▶ About this exercise
Whatever pictures the entries hold, omit them, and output exactly the lines from the one containing "middle pip: (262, 512)" through the final line.

▶ Available data
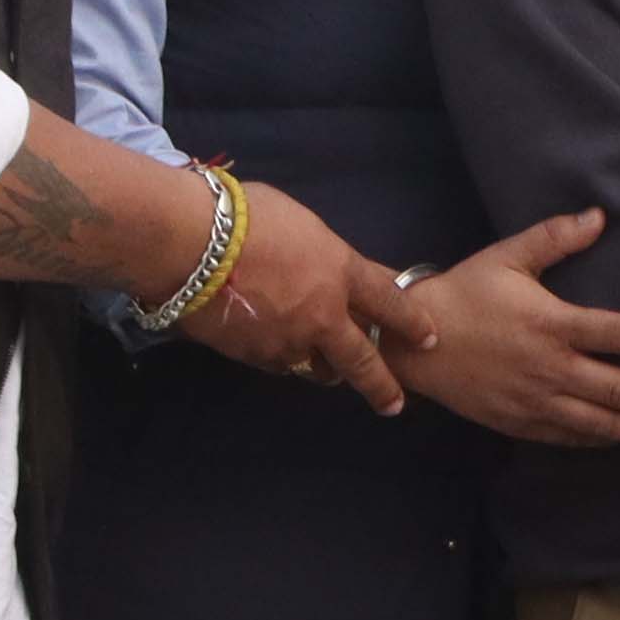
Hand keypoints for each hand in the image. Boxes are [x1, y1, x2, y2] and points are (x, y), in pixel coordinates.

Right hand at [183, 176, 413, 414]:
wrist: (189, 242)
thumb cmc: (242, 215)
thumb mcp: (299, 223)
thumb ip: (318, 252)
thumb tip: (318, 263)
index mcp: (339, 270)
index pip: (389, 301)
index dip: (412, 322)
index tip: (430, 338)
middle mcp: (322, 313)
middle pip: (362, 360)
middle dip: (381, 385)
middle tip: (395, 404)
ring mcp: (288, 339)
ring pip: (314, 365)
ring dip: (320, 365)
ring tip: (321, 365)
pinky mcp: (254, 354)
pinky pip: (274, 360)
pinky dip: (276, 353)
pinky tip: (264, 337)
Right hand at [398, 207, 619, 446]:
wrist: (411, 343)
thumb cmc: (463, 293)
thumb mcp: (507, 257)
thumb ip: (555, 237)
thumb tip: (599, 215)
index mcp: (552, 325)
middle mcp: (550, 368)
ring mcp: (535, 401)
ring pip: (600, 423)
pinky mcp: (521, 422)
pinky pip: (570, 437)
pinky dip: (602, 440)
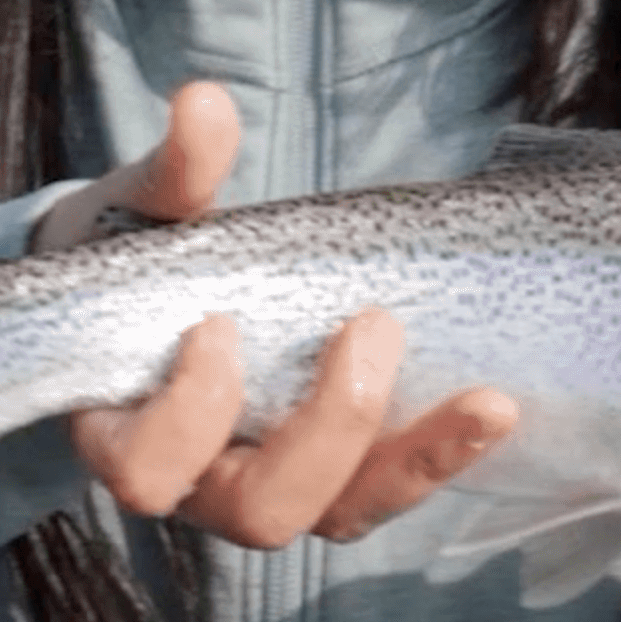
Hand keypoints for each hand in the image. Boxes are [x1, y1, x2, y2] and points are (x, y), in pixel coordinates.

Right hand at [34, 81, 517, 548]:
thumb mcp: (142, 213)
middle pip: (262, 512)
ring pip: (341, 515)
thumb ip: (171, 174)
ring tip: (486, 402)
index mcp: (127, 433)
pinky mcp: (339, 475)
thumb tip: (205, 106)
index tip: (219, 322)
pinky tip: (493, 407)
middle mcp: (202, 484)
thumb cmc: (139, 257)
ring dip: (415, 460)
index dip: (189, 415)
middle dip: (326, 430)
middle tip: (371, 325)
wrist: (167, 290)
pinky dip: (442, 455)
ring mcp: (276, 486)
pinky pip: (388, 488)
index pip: (148, 472)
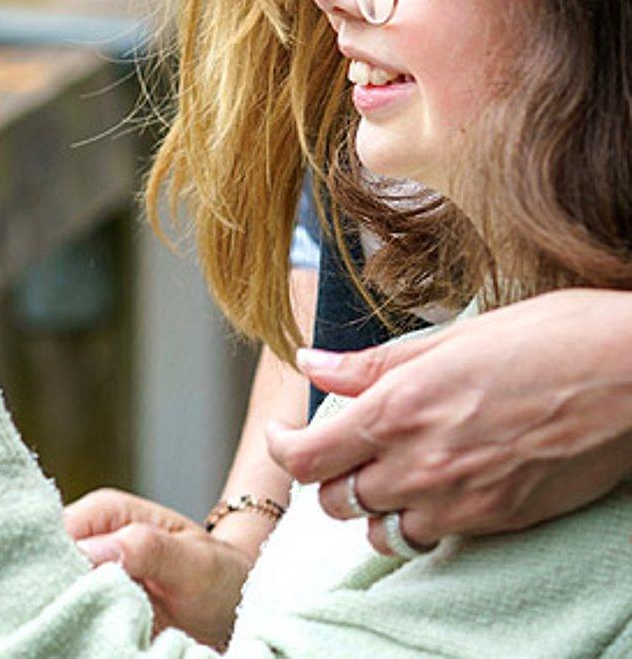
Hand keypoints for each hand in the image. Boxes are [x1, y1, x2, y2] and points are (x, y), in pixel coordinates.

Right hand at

▶ Your response
middle pip: (262, 512)
ring pip: (341, 515)
thumb ip: (171, 174)
ring tip: (486, 402)
index mcp: (127, 433)
pinky mcp: (339, 475)
thumb tip: (205, 106)
index tip: (219, 322)
pinky tip: (493, 407)
middle mcp: (202, 484)
thumb cmc: (139, 257)
ring dip: (415, 460)
index dip: (189, 415)
middle dip: (326, 430)
middle tip: (371, 325)
wrist: (167, 290)
pinky dip: (442, 455)
ring mcp: (276, 486)
pinky pip: (388, 488)
index pip: (148, 472)
Hand keypoints for each hand in the image. Boxes are [x1, y1, x2, y2] and points are (x, y), in pixel coordinates.

Right hand at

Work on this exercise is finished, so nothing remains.